ACTION ITEM |
Gather each line of the data below that contains the word "Practice", and copy every such line in full.
# # # # #
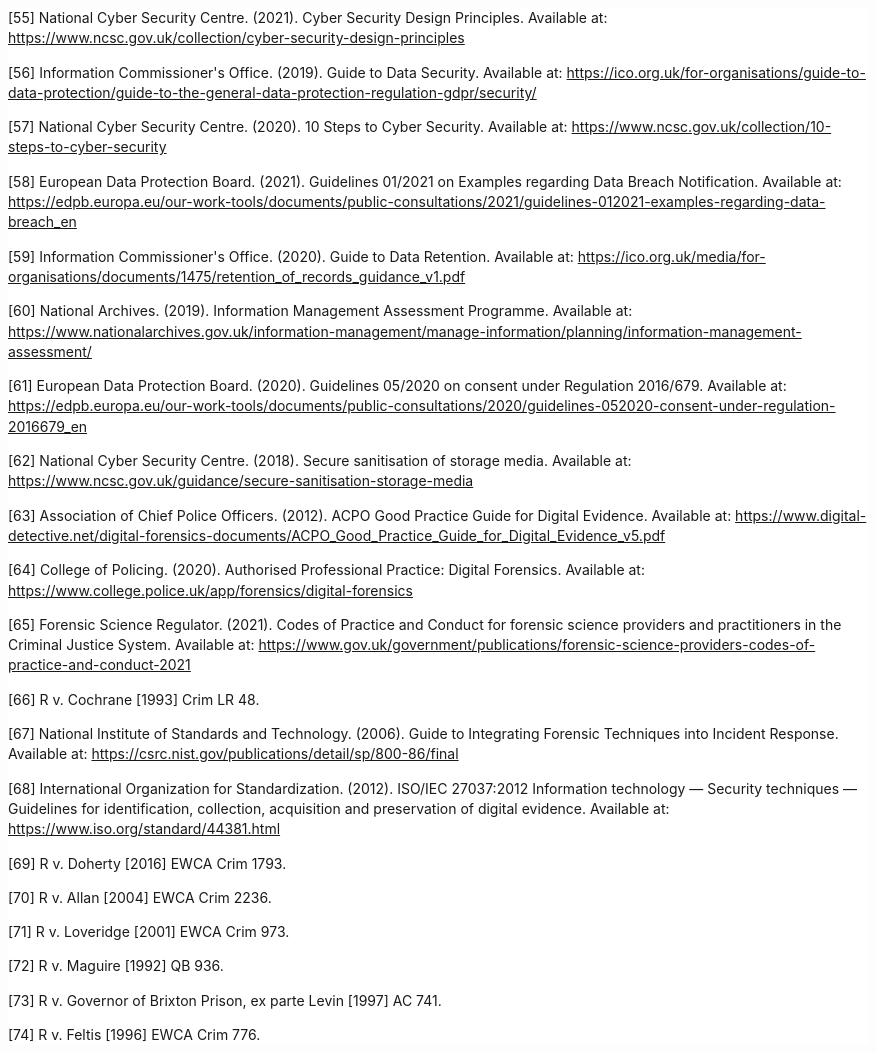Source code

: [55] National Cyber Security Centre. (2021). Cyber Security Design Principles. Available at: https://www.ncsc.gov.uk/collection/cyber-security-design-principles

[56] Information Commissioner's Office. (2019). Guide to Data Security. Available at: https://ico.org.uk/for-organisations/guide-to-data-protection/guide-to-the-general-data-protection-regulation-gdpr/security/

[57] National Cyber Security Centre. (2020). 10 Steps to Cyber Security. Available at: https://www.ncsc.gov.uk/collection/10-steps-to-cyber-security

[58] European Data Protection Board. (2021). Guidelines 01/2021 on Examples regarding Data Breach Notification. Available at: https://edpb.europa.eu/our-work-tools/documents/public-consultations/2021/guidelines-012021-examples-regarding-data-breach_en

[59] Information Commissioner's Office. (2020). Guide to Data Retention. Available at: https://ico.org.uk/media/for-organisations/documents/1475/retention_of_records_guidance_v1.pdf

[60] National Archives. (2019). Information Management Assessment Programme. Available at: https://www.nationalarchives.gov.uk/information-management/manage-information/planning/information-management-assessment/

[61] European Data Protection Board. (2020). Guidelines 05/2020 on consent under Regulation 2016/679. Available at: https://edpb.europa.eu/our-work-tools/documents/public-consultations/2020/guidelines-052020-consent-under-regulation-2016679_en

[62] National Cyber Security Centre. (2018). Secure sanitisation of storage media. Available at: https://www.ncsc.gov.uk/guidance/secure-sanitisation-storage-media

[63] Association of Chief Police Officers. (2012). ACPO Good Practice Guide for Digital Evidence. Available at: https://www.digital-detective.net/digital-forensics-documents/ACPO_Good_Practice_Guide_for_Digital_Evidence_v5.pdf

[64] College of Policing. (2020). Authorised Professional Practice: Digital Forensics. Available at: https://www.college.police.uk/app/forensics/digital-forensics

[65] Forensic Science Regulator. (2021). Codes of Practice and Conduct for forensic science providers and practitioners in the Criminal Justice System. Available at: https://www.gov.uk/government/publications/forensic-science-providers-codes-of-practice-and-conduct-2021

[66] R v. Cochrane [1993] Crim LR 48.

[67] National Institute of Standards and Technology. (2006). Guide to Integrating Forensic Techniques into Incident Response. Available at: https://csrc.nist.gov/publications/detail/sp/800-86/final

[68] International Organization for Standardization. (2012). ISO/IEC 27037:2012 Information technology — Security techniques — Guidelines for identification, collection, acquisition and preservation of digital evidence. Available at: https://www.iso.org/standard/44381.html

[69] R v. Doherty [2016] EWCA Crim 1793.

[70] R v. Allan [2004] EWCA Crim 2236.

[71] R v. Loveridge [2001] EWCA Crim 973.

[72] R v. Maguire [1992] QB 936.

[73] R v. Governor of Brixton Prison, ex parte Levin [1997] AC 741.

[74] R v. Feltis [1996] EWCA Crim 776.
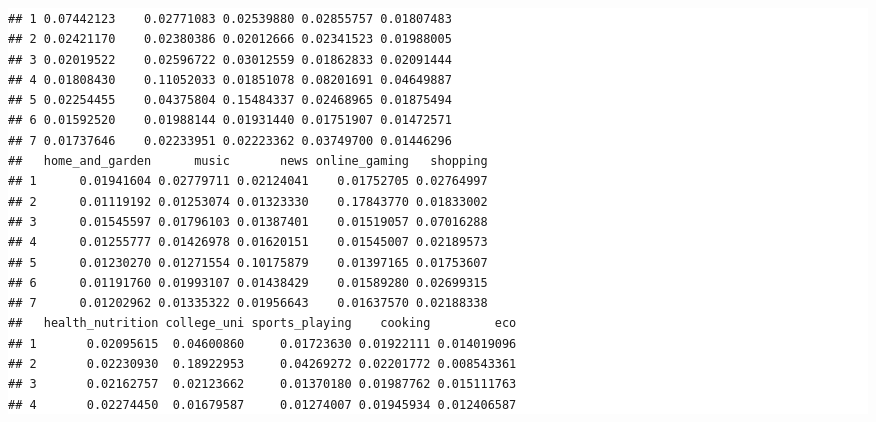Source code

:     ## 1 0.07442123    0.02771083 0.02539880 0.02855757 0.01807483
    ## 2 0.02421170    0.02380386 0.02012666 0.02341523 0.01988005
    ## 3 0.02019522    0.02596722 0.03012559 0.01862833 0.02091444
    ## 4 0.01808430    0.11052033 0.01851078 0.08201691 0.04649887
    ## 5 0.02254455    0.04375804 0.15484337 0.02468965 0.01875494
    ## 6 0.01592520    0.01988144 0.01931440 0.01751907 0.01472571
    ## 7 0.01737646    0.02233951 0.02223362 0.03749700 0.01446296
    ##   home_and_garden      music       news online_gaming   shopping
    ## 1      0.01941604 0.02779711 0.02124041    0.01752705 0.02764997
    ## 2      0.01119192 0.01253074 0.01323330    0.17843770 0.01833002
    ## 3      0.01545597 0.01796103 0.01387401    0.01519057 0.07016288
    ## 4      0.01255777 0.01426978 0.01620151    0.01545007 0.02189573
    ## 5      0.01230270 0.01271554 0.10175879    0.01397165 0.01753607
    ## 6      0.01191760 0.01993107 0.01438429    0.01589280 0.02699315
    ## 7      0.01202962 0.01335322 0.01956643    0.01637570 0.02188338
    ##   health_nutrition college_uni sports_playing    cooking         eco
    ## 1       0.02095615  0.04600860     0.01723630 0.01922111 0.014019096
    ## 2       0.02230930  0.18922953     0.04269272 0.02201772 0.008543361
    ## 3       0.02162757  0.02123662     0.01370180 0.01987762 0.015111763
    ## 4       0.02274450  0.01679587     0.01274007 0.01945934 0.012406587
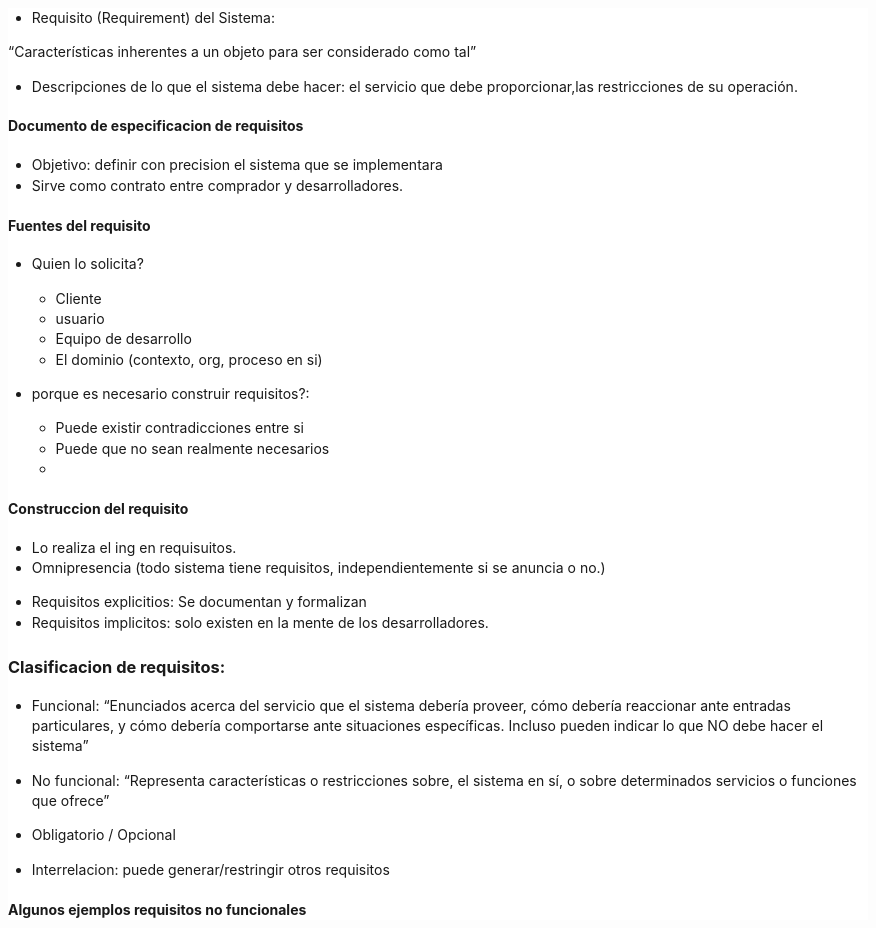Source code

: * Requisito (Requirement) del Sistema:

“Características inherentes a un objeto para ser
considerado como tal”

- Descripciones de lo que el sistema debe hacer: el servicio que debe proporcionar,las restricciones de su operación.

#### Documento de especificacion de requisitos
* Objetivo: definir con precision el sistema que se implementara
* Sirve como contrato entre comprador y desarrolladores.

#### Fuentes del requisito
* Quien lo solicita?
    - Cliente
    - usuario
    - Equipo de desarrollo
    - El dominio (contexto, org, proceso en si)

* porque es necesario construir requisitos?:
    - Puede existir contradicciones entre si
    - Puede que no sean realmente necesarios
    - 
#### Construccion del requisito
* Lo realiza el ing en requisuitos.
* Omnipresencia (todo sistema tiene requisitos, independientemente si se anuncia o no.)

- Requisitos explicitios: Se documentan y formalizan
- Requisitos implicitos: solo existen en la mente de los desarrolladores.

### Clasificacion de requisitos:

* Funcional: “Enunciados acerca del servicio que el
sistema debería proveer, cómo debería reaccionar ante
entradas particulares, y cómo debería comportarse
ante situaciones específicas. Incluso pueden indicar lo
que NO debe hacer el sistema”

* No funcional: “Representa características o
restricciones sobre, el sistema en sí, o sobre
determinados servicios o funciones que ofrece”

* Obligatorio / Opcional
* Interrelacion: puede generar/restringir otros requisitos

#### Algunos ejemplos requisitos no funcionales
# # # # #
REPLY TO THE EXERCISE |
[63] Association of Chief Police Officers. (2012). ACPO Good Practice Guide for Digital Evidence. Available at: https://www.digital-detective.net/digital-forensics-documents/ACPO_Good_Practice_Guide_for_Digital_Evidence_v5.pdf
[64] College of Policing. (2020). Authorised Professional Practice: Digital Forensics. Available at: https://www.college.police.uk/app/forensics/digital-forensics
[65] Forensic Science Regulator. (2021). Codes of Practice and Conduct for forensic science providers and practitioners in the Criminal Justice System. Available at: https://www.gov.uk/government/publications/forensic-science-providers-codes-of-practice-and-conduct-2021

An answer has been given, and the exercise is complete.